● **Work to complete**
Count the lines of the data below that include the string "whether", and provide nothing but the result.
[[ Supplied records open ]]
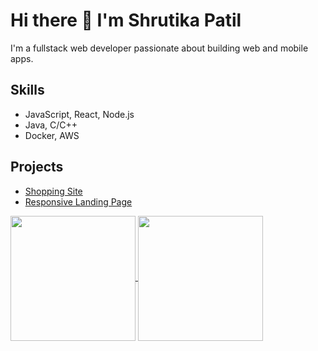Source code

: # Hi there 👋 I'm Shrutika Patil

I'm a fullstack web developer passionate about building web and mobile apps.

## Skills
- JavaScript, React, Node.js
- Java, C/C++
- Docker, AWS

## Projects
- [Shopping Site](https://github.com/shrutikapatil9/shopping-site)
- [Responsive Landing Page](https://github.com/shrutikapatil9/responsive-landing-page)

  

<a href="https://github.com/shrutikapatil9/github-readme-stats">
  <img height=200 align="center" src="https://github-readme-stats.vercel.app/api?username=shrutikapatil9&theme=synthwave" />
</a>


<a href="https://github.com/shrutikapatil9/convoychat">
  <img height=200 align="center" src="https://github-readme-stats.vercel.app/api/top-langs?username=shrutikapatil9&theme=synthwave&layout=donut&langs_count=8&card_width=320" />
</a>











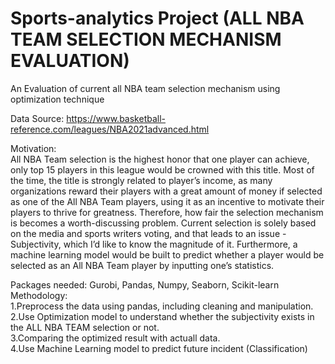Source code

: # Sports-analytics Project (ALL NBA TEAM SELECTION MECHANISM EVALUATION)
An Evaluation of current all NBA team selection mechanism using optimization technique

Data Source: https://www.basketball-reference.com/leagues/NBA2021advanced.html

Motivation:<br>
All NBA Team selection is the highest honor that one player can achieve, only top 15 players in this league would be crowned with this title. Most of the time, the title is strongly related to player’s income, as many organizations reward their players with a great amount of money if selected as one of the All NBA Team players, using it as an incentive to motivate their players to thrive for greatness. Therefore, how fair the selection mechanism is becomes a worth-discussing problem. Current selection is solely based on the media and sports writers voting, and that leads to an issue - Subjectivity, which I’d like to know the magnitude of it. Furthermore, a machine learning model would be built to predict whether a player would be selected as an All NBA Team player by inputting one’s statistics.<br>

Packages needed: Gurobi, Pandas, Numpy, Seaborn, Scikit-learn <br>
Methodology: <br>
1.Preprocess the data using pandas, including cleaning and manipulation.<br> 
2.Use Optimization model to understand whether the subjectivity exists in the ALL NBA TEAM selection or not.<br>
3.Comparing the optimized result with actuall data. <br>
4.Use Machine Learning model to predict future incident (Classification) <br>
[[ Supplied records closed ]]
● **Task solution**
2